Three music events in Tampere, Finland

The Tampere Music Festivals organises three music events in the city of Tampere, Finland.

==Tampere Jazz Happening==
The Tampere Jazz Happening takes place every November. It was first held in 1982. The programme features improvised music, world music and rock-influenced jazz. In addition to the jazz music, different workshops and art exhibitions take place during the event.

An audio CD, Live at the Tampere Jazz Happening 2000, was released with performances by the Kidd Jordan, Joel Futterman and Alvin Fielder Trio.

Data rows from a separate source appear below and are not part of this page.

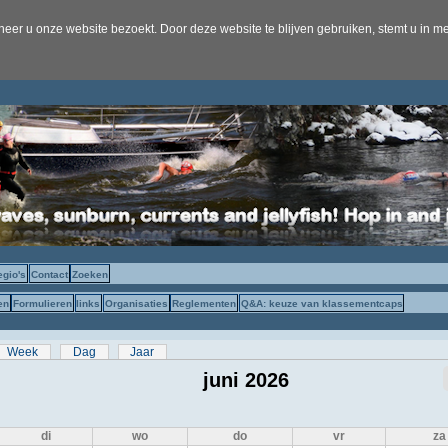
er u onze website bezoekt. Door deze website te blijven gebruiken, stemt u in me
egio's
Contact
Zoeken
en
Formulieren
links
Organisaties
Reglementen
Q&A: keuze van klassementcaps
s
eve tabblad)
Week
Dag
Jaar
juni 2026
di
wo
do
vr
za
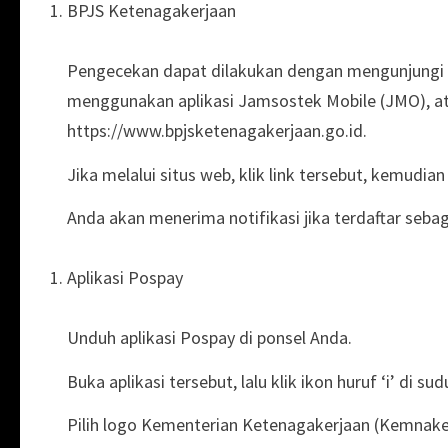
BPJS Ketenagakerjaan
Pengecekan dapat dilakukan dengan mengunjungi 
menggunakan aplikasi Jamsostek Mobile (JMO), 
https://www.bpjsketenagakerjaan.go.id.
Jika melalui situs web, klik link tersebut, kemudi
Anda akan menerima notifikasi jika terdaftar seba
Aplikasi Pospay
Unduh aplikasi Pospay di ponsel Anda.
Buka aplikasi tersebut, lalu klik ikon huruf ‘i’ di 
Pilih logo Kementerian Ketenagakerjaan (Kemnake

==Tampere Vocal Music Festival==
The Tampere Vocal Music Festival is organised every second year in early June and was first held in 1975. The festival includes the popular international contest for vocal ensembles and the international chorus review. There are also various workshops and free-of-charge concerts taking place around the city. The total number of visitors is approximately 30 000 persons.

==Tampere Biennale==
The Tampere Biennale introduces contemporary classical music by Finnish composers. The concert venues include Tampere Hall and the Old Customs House Hall. Finnish electronic music can be heard in the concerts at the Planetarium and Klubi. The festival has been organised since the year 1986 and the next edition will be in spring 2012.